Please transcribe the lines from the first one through the line containing "genus: Besleria", both included, reproducing each one character for character.

## Listed entries:
================

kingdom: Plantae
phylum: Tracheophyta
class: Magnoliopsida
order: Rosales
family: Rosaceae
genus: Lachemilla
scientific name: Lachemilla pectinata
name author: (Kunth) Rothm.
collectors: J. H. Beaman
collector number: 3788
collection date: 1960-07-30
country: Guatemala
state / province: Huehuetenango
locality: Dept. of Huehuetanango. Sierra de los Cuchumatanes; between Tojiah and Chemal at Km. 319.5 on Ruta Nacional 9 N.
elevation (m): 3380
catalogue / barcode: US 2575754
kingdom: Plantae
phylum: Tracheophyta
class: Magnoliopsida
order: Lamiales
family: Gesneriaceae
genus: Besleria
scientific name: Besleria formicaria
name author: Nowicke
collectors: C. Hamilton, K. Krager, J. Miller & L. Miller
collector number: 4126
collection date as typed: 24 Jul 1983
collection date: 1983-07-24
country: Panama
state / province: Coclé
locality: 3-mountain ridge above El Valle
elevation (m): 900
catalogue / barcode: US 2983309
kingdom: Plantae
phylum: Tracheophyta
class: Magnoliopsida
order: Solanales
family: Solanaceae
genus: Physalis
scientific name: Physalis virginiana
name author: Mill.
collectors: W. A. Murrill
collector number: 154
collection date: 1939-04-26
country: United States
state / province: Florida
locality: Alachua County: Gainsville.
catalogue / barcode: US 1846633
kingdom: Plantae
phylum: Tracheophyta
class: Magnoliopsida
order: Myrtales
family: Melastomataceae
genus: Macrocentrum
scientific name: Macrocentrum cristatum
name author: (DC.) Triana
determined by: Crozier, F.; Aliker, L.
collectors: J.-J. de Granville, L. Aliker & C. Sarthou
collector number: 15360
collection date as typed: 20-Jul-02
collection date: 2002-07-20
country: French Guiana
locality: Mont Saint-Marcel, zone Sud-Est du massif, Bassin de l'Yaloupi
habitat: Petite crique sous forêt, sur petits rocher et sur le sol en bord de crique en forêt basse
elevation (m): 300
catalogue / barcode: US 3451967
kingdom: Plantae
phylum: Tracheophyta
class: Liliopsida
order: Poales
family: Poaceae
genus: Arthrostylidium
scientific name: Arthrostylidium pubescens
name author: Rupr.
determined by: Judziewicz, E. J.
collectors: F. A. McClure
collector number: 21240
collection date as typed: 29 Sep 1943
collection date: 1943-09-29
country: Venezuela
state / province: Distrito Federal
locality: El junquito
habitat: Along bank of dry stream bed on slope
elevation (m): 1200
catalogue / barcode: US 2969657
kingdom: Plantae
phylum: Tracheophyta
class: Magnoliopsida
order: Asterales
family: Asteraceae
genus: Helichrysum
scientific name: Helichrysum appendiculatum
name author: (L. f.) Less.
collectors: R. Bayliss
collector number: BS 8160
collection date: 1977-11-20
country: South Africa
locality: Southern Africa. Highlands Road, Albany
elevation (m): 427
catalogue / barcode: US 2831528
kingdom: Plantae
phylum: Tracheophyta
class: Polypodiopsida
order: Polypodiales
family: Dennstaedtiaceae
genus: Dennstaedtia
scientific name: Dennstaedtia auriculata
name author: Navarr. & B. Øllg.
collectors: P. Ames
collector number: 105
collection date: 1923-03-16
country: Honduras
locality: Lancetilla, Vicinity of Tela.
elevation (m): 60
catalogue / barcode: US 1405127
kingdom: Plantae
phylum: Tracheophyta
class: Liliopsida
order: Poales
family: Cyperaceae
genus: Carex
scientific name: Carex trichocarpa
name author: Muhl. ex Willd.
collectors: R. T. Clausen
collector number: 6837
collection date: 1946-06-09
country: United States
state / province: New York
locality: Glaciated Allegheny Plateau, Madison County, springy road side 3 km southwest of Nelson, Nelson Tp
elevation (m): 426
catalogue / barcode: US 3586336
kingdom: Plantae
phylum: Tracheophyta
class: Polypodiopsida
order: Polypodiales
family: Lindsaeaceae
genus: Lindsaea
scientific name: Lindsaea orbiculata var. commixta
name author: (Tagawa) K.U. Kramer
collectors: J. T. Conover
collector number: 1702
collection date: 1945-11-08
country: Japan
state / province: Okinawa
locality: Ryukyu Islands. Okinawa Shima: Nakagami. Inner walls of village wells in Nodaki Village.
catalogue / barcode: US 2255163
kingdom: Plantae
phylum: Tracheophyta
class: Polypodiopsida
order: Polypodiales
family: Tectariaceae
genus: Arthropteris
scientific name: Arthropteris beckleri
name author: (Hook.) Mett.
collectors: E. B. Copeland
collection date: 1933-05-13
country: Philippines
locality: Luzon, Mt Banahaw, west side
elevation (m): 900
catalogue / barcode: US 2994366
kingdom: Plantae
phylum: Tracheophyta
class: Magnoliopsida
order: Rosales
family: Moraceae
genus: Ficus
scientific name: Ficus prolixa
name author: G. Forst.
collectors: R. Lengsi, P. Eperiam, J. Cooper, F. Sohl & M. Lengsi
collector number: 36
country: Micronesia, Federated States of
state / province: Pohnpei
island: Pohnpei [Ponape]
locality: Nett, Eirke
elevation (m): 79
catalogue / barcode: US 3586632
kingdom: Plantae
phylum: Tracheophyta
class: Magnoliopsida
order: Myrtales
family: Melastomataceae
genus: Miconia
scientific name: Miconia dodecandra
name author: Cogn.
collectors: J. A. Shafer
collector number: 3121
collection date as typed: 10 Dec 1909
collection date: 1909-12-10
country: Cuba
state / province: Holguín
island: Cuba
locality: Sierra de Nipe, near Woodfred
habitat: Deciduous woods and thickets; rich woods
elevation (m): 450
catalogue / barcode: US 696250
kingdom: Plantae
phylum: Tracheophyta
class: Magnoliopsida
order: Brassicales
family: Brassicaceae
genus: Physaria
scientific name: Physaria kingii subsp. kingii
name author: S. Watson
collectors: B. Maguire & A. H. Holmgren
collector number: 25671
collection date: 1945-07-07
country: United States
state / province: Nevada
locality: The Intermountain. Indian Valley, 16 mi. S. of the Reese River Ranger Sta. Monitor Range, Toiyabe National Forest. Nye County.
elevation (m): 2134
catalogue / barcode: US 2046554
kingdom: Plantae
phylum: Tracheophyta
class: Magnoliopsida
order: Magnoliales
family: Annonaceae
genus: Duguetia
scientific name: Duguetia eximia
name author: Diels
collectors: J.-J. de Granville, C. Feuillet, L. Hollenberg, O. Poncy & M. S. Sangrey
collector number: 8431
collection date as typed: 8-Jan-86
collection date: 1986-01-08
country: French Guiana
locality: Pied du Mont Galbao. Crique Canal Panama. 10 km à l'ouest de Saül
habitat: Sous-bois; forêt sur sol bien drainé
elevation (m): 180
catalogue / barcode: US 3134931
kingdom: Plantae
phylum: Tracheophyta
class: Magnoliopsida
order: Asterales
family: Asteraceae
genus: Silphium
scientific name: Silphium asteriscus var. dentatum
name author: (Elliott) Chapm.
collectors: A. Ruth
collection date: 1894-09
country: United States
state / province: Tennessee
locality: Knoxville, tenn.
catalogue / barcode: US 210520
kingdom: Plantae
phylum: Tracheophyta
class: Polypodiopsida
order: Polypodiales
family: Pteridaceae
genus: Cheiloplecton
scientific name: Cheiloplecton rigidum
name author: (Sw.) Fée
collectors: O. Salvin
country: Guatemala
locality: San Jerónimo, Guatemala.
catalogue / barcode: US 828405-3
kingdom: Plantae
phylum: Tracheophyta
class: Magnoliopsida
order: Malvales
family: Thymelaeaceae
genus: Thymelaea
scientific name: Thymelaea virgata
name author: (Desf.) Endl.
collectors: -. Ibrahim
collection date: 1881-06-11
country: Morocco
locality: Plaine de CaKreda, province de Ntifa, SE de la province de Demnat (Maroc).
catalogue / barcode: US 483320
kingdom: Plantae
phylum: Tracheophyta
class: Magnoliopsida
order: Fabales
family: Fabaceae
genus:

================

## Complete answer:
kingdom: Plantae
phylum: Tracheophyta
class: Magnoliopsida
order: Rosales
family: Rosaceae
genus: Lachemilla
scientific name: Lachemilla pectinata
name author: (Kunth) Rothm.
collectors: J. H. Beaman
collector number: 3788
collection date: 1960-07-30
country: Guatemala
state / province: Huehuetenango
locality: Dept. of Huehuetanango. Sierra de los Cuchumatanes; between Tojiah and Chemal at Km. 319.5 on Ruta Nacional 9 N.
elevation (m): 3380
catalogue / barcode: US 2575754
kingdom: Plantae
phylum: Tracheophyta
class: Magnoliopsida
order: Lamiales
family: Gesneriaceae
genus: Besleria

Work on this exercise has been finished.